Covanta's Q3 results in line with expectations; refinancing announced

By Lisa Kerner

Charlotte, N.C., Oct. 18 - Covanta Holding Corp.'s third quarter "is filled with activity," including establishing and renewing contracts, chief financial officer Sanjiv Khattri said during the company's earnings call on Thursday.

While revenues declined about 5%, adjusted EBITDA and earnings per share were in line with expectations, Khattri said.

On Wednesday, Covanta announced plans to issue $300 million of new tax-exempt bonds to refinance existing tax-exempt project bonds at its Haverhill, Niagara and SEMASS facilities, as well as to fund certain capital expenditures in Massachusetts.

The bonds will have extended maturities up to 30 years, based on several factors, including "investor appetite," said Khattri.

Additional details will be announced when the unsecured bonds are priced.

The transaction is slated to close during the fourth quarter of 2012.

Share buybacks

Covanta returned $45 million to shareholders during the quarter, consisting of $20 million of cash dividends declared and $25 million of share repurchases, or 1.1% of outstanding common stock.

Year to date, the company has returned $146 million to shareholders in the form of $61 million of dividends declared and $85 million of shares repurchased, or 3.8% of common stock outstanding.

As of Sept. 30, Covanta had $90 million of share repurchase authorization remaining.

Khattri said Covanta has returned $750 million to shareholders in the last three years, but is not putting pressure on its strong balance sheet to continue to do so.

The company has "significant dry powder for new potential uses," he said.

Financial highlights

Covanta reported third-quarter revenue of $412 million versus $432 million in the prior-year period.

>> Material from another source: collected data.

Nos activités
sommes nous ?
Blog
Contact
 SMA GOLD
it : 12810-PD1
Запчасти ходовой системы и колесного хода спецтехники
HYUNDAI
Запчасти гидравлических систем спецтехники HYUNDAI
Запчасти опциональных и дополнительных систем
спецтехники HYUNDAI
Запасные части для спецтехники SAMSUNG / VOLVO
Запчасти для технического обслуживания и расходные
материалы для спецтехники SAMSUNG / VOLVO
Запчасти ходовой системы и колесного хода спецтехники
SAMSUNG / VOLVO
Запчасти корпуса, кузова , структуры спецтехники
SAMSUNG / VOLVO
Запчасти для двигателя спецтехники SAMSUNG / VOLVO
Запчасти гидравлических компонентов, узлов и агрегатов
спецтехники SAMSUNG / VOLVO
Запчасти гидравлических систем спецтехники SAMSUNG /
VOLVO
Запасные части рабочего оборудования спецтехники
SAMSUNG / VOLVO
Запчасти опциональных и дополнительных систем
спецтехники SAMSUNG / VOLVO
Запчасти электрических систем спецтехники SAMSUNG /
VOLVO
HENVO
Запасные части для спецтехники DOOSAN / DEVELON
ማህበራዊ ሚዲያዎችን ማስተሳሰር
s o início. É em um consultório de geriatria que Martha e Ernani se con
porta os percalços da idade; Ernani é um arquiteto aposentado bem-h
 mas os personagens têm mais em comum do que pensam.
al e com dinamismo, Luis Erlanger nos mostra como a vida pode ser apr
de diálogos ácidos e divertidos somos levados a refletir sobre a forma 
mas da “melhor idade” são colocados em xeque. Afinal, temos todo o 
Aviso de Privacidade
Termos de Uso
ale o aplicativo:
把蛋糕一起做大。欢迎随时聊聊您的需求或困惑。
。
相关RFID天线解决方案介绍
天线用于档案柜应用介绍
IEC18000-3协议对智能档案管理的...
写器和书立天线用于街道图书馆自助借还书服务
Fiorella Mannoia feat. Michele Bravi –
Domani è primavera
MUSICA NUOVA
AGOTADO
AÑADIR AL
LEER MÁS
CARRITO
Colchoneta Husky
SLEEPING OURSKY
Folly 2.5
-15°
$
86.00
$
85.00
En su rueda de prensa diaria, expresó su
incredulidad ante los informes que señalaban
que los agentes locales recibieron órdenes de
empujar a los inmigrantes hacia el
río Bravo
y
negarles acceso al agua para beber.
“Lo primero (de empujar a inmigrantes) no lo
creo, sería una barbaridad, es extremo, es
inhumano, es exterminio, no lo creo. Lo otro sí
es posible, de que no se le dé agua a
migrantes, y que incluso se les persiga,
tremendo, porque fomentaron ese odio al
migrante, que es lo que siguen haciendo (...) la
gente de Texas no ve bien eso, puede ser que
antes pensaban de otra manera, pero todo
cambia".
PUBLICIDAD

Adjusted EBITDA for the period was $150 million, down slightly from $153 million a year ago.

The Morristown, N.J.-based waste-to-energy company had free cash flow of $111 million, a $4 million improvement from the same period in 2011.

Adjusted earnings per share were flat at $0.25.

Chief executive officer Tony Orlando said third-quarter results were in line with expectations. Covanta expects to meet its full-year guidance at the lower end.

Despite a challenging organic growth environment, Orlando said that Covanta is intent on growing its bottom line now and in the years to come.